TwinMind targets the overall viewers, though 50–60% of its customers are presently professionals, about 25% are college students, and the remaining 20–25% are people utilizing it for private functions.
George instructed TechCrunch that his father is among the many people utilizing TwinMind to put in writing their autobiography.
One among AI’s vital drawbacks is its potential to compromise person privateness. However George asserted that TwinMind doesn’t prepare its fashions on person information and is designed to work with out sending recordings to the cloud. Not like many different AI note-taking apps, TwinMind doesn’t let customers entry audio recordings later — the audio is deleted on the fly — whereas solely the transcribed textual content is saved domestically within the app, he famous.
Google X expertise helped velocity issues up
The TwinMind co-founders spent a number of years engaged on numerous initiatives at Google X. George instructed TechCrunch that he labored on six initiatives alone, together with iyO — the workforce behind AI-powered earbuds, which lately made headlines for suing OpenAI and Jony Ive. That have helped the TwinMind workforce transfer rapidly from idea to product.
“Google X was really the right place to organize for beginning your personal firm,” stated George. “There are round 30 to 40 startup-like initiatives occurring at any given time. No person else will get to work at six early-stage startups over two or three years earlier than launching their very own — not less than not in such a brief span.”
TwinMind Co-founders Sunny Tang, Daniel George, and Mahi Karim (From Left to Proper)Picture Credit:TwinMind
Earlier than becoming a member of Google, George labored on making use of deep studying to gravitational wave astrophysics as a part of the Nobel Prize–profitable LIGO group on the College of Illinois’ Nationwide Heart for Supercomputing Purposes. He had accomplished his PhD in AI for astrophysics in only one 12 months — on the age of 24 — a feat that led him to hitch Stephen Wolfram’s analysis lab in 2017 as a deep studying and AI researcher.

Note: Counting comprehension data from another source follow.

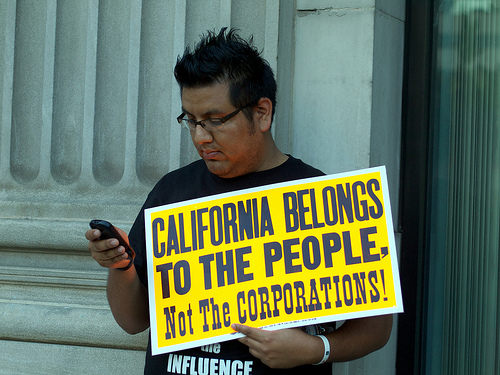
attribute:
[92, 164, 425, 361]
sign — white , yellow , purple 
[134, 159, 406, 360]
sign — yellow, rectangular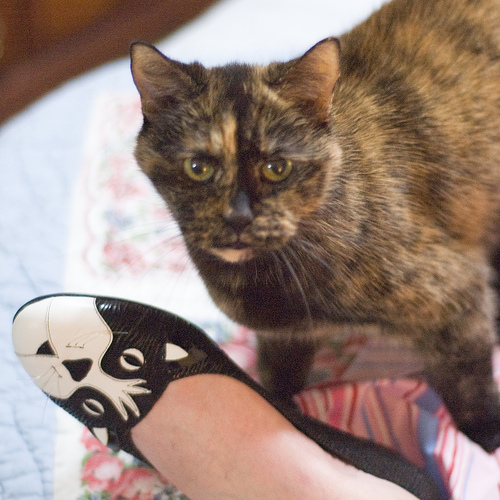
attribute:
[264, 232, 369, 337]
whiskers — white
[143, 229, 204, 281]
whiskers — white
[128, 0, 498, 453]
brown cat — dark brown, tan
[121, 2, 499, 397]
cat — black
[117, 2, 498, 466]
cat — brown, real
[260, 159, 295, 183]
eye — yellow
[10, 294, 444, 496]
shoe — black, white 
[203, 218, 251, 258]
mouth — brown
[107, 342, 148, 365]
eye — white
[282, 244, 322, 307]
whisker — long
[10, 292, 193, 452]
shoe — black, white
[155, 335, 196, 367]
ear — white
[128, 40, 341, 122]
ears — black, brown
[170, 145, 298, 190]
eyes — black, white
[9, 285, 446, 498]
cat shoe — white , black 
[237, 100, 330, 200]
fur — different color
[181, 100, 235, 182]
fur — different color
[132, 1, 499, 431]
cat — real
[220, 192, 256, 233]
nose — small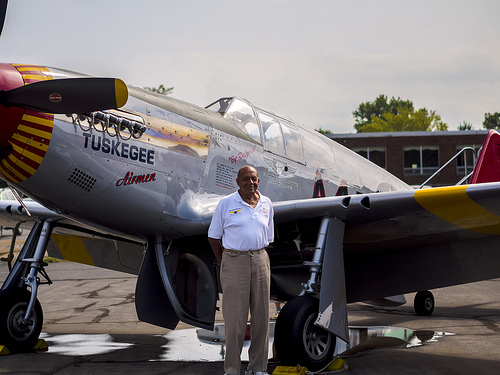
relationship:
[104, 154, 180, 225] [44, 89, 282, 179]
print on jet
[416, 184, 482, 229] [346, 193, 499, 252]
stripe on wing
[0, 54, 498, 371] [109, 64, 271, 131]
jet has cockpit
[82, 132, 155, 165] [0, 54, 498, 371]
lettering on jet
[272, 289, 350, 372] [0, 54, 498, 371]
gear on jet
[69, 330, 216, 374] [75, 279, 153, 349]
puddle on ground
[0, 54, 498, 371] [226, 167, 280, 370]
jet by man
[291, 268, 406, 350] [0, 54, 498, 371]
gear on jet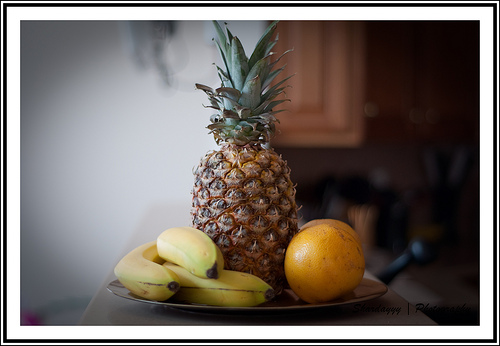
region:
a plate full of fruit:
[105, 20, 387, 310]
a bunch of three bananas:
[113, 225, 275, 307]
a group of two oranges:
[284, 216, 364, 304]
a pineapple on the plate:
[190, 20, 299, 291]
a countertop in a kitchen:
[75, 204, 437, 324]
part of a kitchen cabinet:
[264, 21, 364, 146]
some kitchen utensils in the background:
[407, 143, 479, 239]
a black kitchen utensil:
[375, 235, 432, 285]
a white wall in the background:
[20, 19, 265, 325]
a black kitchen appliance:
[292, 167, 402, 255]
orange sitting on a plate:
[284, 220, 356, 304]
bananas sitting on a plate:
[119, 231, 255, 323]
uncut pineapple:
[179, 31, 316, 284]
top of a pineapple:
[185, 20, 291, 142]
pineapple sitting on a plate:
[190, 38, 290, 300]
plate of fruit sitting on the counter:
[116, 32, 346, 332]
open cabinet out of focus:
[276, 32, 406, 162]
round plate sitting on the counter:
[290, 291, 396, 316]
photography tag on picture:
[330, 296, 478, 317]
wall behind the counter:
[68, 122, 165, 193]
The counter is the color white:
[83, 300, 438, 322]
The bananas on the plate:
[117, 223, 277, 304]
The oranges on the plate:
[281, 200, 368, 308]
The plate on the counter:
[101, 238, 412, 323]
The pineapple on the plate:
[188, 26, 300, 300]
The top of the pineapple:
[191, 19, 298, 149]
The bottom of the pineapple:
[183, 148, 306, 304]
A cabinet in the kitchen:
[256, 26, 378, 152]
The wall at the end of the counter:
[31, 32, 197, 220]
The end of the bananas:
[164, 260, 277, 304]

That early reference to Wolfram got here full circle years later — he ended up writing the primary test for TwinMind, marking his first-ever funding in a startup. The current seed spherical was led by Streamlined Ventures, with participation from Sequoia Capital and different traders, together with Wolfram. The spherical values TwinMind at $60 million post-money.
TwinMind Ear-3 mannequin
Along with its apps and browser extension, TwinMind has additionally launched the TwinMind Ear-3 mannequin, a successor to its present Ear-2, which helps over 140 languages worldwide and has a phrase error fee of 5.26%, the startup stated. The brand new mannequin may also acknowledge completely different audio system in a dialog and has a speaker diarization error fee of three.8%.

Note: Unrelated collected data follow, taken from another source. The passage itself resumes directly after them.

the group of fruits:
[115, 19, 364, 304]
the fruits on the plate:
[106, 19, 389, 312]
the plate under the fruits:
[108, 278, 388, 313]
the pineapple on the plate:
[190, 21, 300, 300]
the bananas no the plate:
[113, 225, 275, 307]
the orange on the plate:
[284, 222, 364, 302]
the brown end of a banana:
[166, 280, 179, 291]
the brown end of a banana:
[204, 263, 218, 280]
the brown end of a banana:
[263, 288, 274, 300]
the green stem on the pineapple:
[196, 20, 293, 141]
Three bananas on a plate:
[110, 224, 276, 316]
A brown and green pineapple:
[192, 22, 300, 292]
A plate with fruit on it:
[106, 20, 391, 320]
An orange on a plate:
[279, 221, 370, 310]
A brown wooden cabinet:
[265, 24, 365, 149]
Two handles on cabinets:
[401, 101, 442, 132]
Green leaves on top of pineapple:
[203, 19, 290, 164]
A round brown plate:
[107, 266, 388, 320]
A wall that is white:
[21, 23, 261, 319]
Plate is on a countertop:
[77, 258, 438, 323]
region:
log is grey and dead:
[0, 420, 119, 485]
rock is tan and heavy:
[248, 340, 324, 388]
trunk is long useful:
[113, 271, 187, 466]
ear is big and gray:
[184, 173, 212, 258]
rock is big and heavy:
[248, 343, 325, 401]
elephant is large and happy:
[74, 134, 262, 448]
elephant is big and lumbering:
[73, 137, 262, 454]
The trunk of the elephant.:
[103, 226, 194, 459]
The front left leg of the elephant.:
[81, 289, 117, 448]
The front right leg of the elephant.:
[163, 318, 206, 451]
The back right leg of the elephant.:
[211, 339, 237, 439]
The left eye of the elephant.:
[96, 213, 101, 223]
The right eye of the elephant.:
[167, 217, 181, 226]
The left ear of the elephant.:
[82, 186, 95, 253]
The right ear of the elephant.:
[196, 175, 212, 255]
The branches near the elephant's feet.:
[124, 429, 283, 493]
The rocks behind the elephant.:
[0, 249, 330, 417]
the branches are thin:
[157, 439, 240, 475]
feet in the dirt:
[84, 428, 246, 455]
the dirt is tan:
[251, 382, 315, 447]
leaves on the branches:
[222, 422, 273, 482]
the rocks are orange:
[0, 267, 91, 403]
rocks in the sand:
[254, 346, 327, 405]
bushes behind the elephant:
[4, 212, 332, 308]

The brand new AI mannequin is a fine-tuned mix of a number of open-source fashions, educated on a curated set of human-annotated web information — together with podcasts, movies, and films.
“We discovered that the extra languages you assist, the higher the mannequin will get at understanding accents and regional dialects as a result of it’s coaching on a broader vary of audio system,” George stated.

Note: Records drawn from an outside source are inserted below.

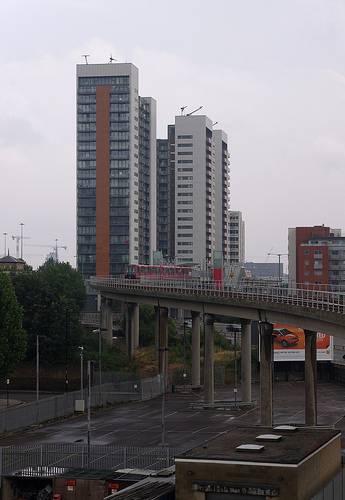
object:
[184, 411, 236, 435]
lot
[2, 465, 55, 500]
tunnel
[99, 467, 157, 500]
trash dumpster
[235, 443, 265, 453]
lid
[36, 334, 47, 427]
street lamp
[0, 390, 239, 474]
parking lot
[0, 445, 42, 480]
fence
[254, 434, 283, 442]
skylight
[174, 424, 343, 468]
roof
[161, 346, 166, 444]
light pole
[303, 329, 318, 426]
support column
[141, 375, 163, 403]
fence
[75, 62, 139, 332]
building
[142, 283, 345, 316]
railway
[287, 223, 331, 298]
buildings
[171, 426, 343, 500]
building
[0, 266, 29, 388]
trees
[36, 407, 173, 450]
land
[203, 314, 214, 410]
pillar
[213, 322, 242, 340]
road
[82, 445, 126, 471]
fence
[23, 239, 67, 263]
crane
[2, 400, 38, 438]
fence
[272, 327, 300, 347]
car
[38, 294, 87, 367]
trees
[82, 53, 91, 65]
antenna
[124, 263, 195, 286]
train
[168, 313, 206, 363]
background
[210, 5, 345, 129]
sky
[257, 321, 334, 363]
billard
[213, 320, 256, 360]
background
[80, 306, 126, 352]
background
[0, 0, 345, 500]
photo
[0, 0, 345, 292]
daytime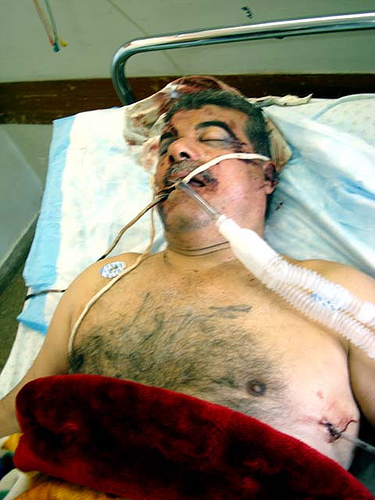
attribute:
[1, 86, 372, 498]
man — in pain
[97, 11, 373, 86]
bar — metal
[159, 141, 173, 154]
eye — black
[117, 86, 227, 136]
rag — bloody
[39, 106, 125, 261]
cloth — hospital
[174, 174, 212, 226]
machine tube — bendable, for breathing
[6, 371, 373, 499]
fabric — red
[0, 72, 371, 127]
board — brown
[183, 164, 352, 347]
tube — into his side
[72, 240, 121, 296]
electrical patch — lead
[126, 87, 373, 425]
male — older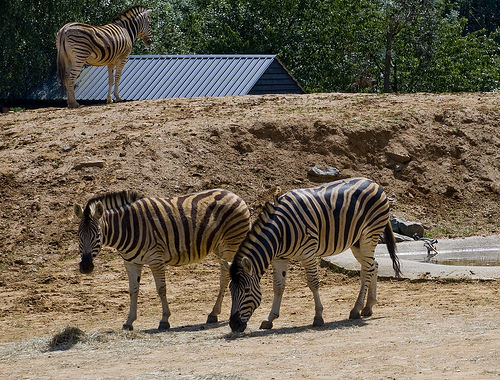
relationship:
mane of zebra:
[79, 189, 140, 214] [73, 188, 251, 329]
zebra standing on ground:
[45, 0, 161, 110] [0, 90, 498, 360]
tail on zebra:
[379, 215, 407, 282] [223, 176, 403, 333]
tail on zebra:
[379, 215, 404, 281] [206, 190, 375, 329]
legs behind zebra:
[114, 256, 181, 334] [63, 178, 255, 328]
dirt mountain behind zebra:
[1, 90, 493, 320] [223, 176, 403, 333]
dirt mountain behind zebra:
[1, 90, 493, 320] [73, 188, 251, 329]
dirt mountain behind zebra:
[1, 90, 493, 320] [56, 2, 159, 104]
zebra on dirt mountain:
[56, 2, 159, 104] [1, 90, 500, 380]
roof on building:
[31, 31, 311, 105] [23, 54, 309, 109]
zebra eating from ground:
[206, 167, 401, 352] [0, 90, 498, 360]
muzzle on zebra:
[224, 302, 273, 348] [219, 157, 438, 371]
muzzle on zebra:
[76, 234, 95, 280] [65, 176, 264, 339]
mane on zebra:
[78, 189, 144, 242] [73, 188, 251, 329]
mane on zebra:
[109, 2, 146, 22] [56, 2, 159, 104]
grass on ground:
[1, 325, 152, 356] [15, 316, 458, 377]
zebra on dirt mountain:
[48, 4, 153, 109] [1, 90, 500, 380]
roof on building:
[27, 52, 307, 102] [23, 52, 311, 108]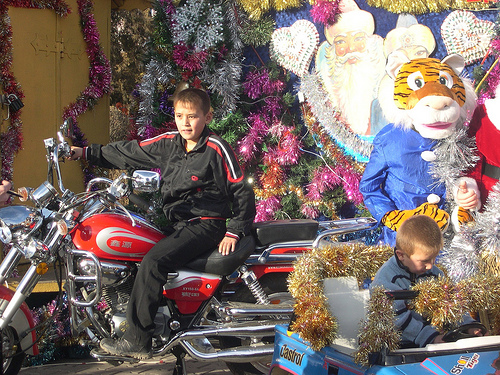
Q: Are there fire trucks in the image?
A: No, there are no fire trucks.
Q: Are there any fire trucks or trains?
A: No, there are no fire trucks or trains.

The mannequin prices $0.23/ hour and can be accessible via an API to builders and enterprises over the following few weeks.
Picture Credit:TwinMind
The Ear-3, not like the Ear-2, doesn’t assist an entire offline expertise, as it’s bigger in dimension and runs on the cloud. Nevertheless, the app robotically switches to Ear-2 if the web goes away after which strikes again to Ear-3 when it’s again, George stated.
With the introduction of the Ear-3, TwinMind now provides a Professional subscription at $15/month, with a bigger context window of as much as 2 million tokens and electronic mail assist inside 24 hours. Nonetheless, the free model nonetheless exists with all the present options together with limitless hours of transcriptions and on-device speech recognition.
The startup presently has a workforce of 11 members. It plans to rent a number of designers to reinforce its person expertise and arrange a enterprise improvement workforce to promote its API. Moreover, there are plans to spend some cash on buying new customers.